Te lezen fragment:

Nog een voorbeeld. Bij een avondje uit ontmoet een leuke man
of vrouw. U heeft het ontzettend gezellig en kunt het enorm goed met elkaar
vinden. Eigenlijk heeft u wel zin om als afsluiting van de avond met elkaar het
bed in te duiken. Maar deugdzaam als u bent weet u dat een net meisje of een
nette jongen dat niet doet. Je hebt de eerste keer dat je elkaar ontmoet geen seks,
dat hoort nu eenmaal niet, dat is niet deugdzaam. Een stoïcijn zou dit de
grootst mogelijke lariekoek vinden. Zolang u uzelf nog een ander er kwaad mee
doet is er geen enkele rede om af te zien van iets waar u plezier aan beleefd.
U moet bij het woord ‘deugd’ dus helemaal niet denken aan
netjes en braaf (de stoïcijnen waren allesbehalve braaf), maar eerder aan
‘virtuoos’. Virtuoos betekent volgens de Van Dale iets technisch volmaakt
beheersen. Je kunt een virtuoos violist zijn, een virtuoos danser of een
virtuoos schermer. Stoïcijnse virtuositeit is vooral op de praktijk van het
leven gericht. Een stoïcijn streeft er naar om een virtuoos leven te leiden.
Hij wil een expert in de levenskunst zijn en daardoor een gelukkig leven
leiden. Het gaat erom dat een mens zich onder de gegeven omstandigheden zo goed
mogelijk ontplooit. Hij moet woekeren met zijn kansen en talenten om een zo
volledig mogelijk mens worden.

Wat te doen: Kun je uit het fragment over stoïcijnse deugd letterlijk herhalen wat er staat, beginnend bij "U moet bij het" en eindigend bij "leven te leiden."?

Aangeleverde gegevens:
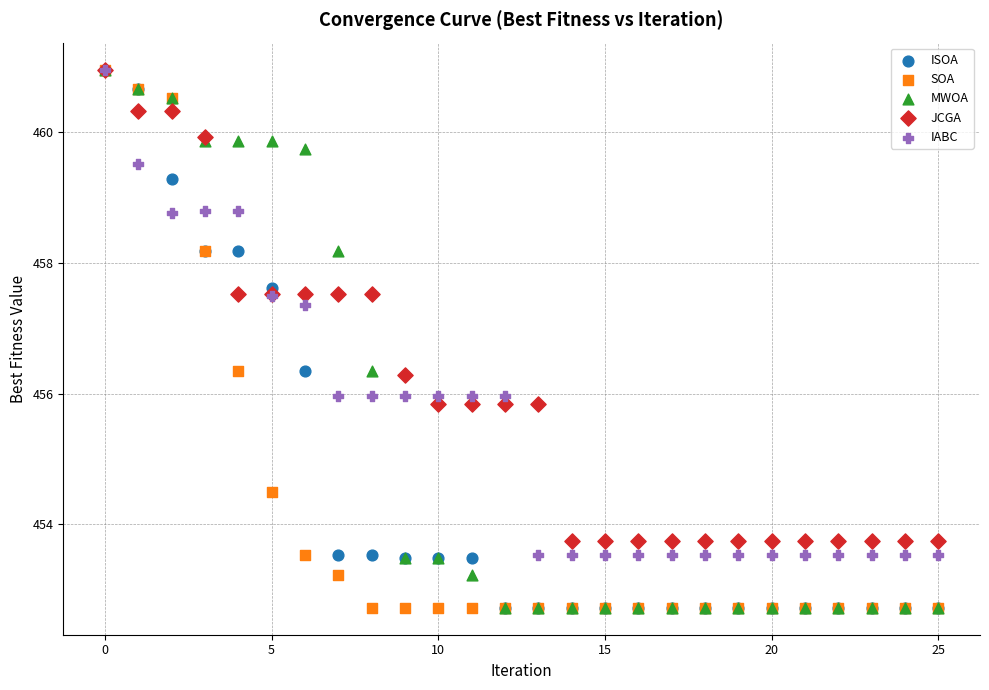

In the JCGA series, what Y value is closest to 457?

457.5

Uitkomst oefening:
U moet bij het woord ‘deugd’ dus helemaal niet denken aan
netjes en braaf (de stoïcijnen waren allesbehalve braaf), maar eerder aan
‘virtuoos’. Virtuoos betekent volgens de Van Dale iets technisch volmaakt
beheersen. Je kunt een virtuoos violist zijn, een virtuoos danser of een
virtuoos schermer. Stoïcijnse virtuositeit is vooral op de praktijk van het
leven gericht. Een stoïcijn streeft er naar om een virtuoos leven te leiden.